> YOUR INSTRUCTIONS
Print all the rows below word for word, leaving out the pictures.

> DATA SECTION
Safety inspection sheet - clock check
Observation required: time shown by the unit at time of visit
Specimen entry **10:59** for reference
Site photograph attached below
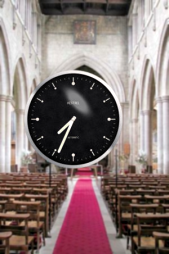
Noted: **7:34**
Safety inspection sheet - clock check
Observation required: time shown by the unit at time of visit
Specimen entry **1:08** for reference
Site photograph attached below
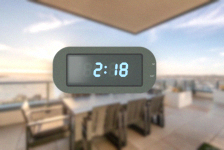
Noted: **2:18**
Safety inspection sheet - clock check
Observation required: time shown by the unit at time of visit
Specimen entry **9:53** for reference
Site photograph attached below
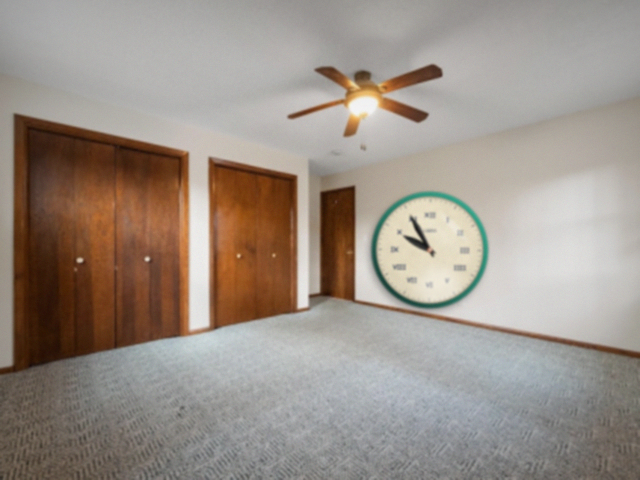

> TASK RESULT
Safety inspection sheet - clock check
Observation required: time shown by the unit at time of visit
Specimen entry **10:59** for reference
Site photograph attached below
Noted: **7:34**
Safety inspection sheet - clock check
Observation required: time shown by the unit at time of visit
Specimen entry **1:08** for reference
Site photograph attached below
Noted: **2:18**
Safety inspection sheet - clock check
Observation required: time shown by the unit at time of visit
Specimen entry **9:53** for reference
Site photograph attached below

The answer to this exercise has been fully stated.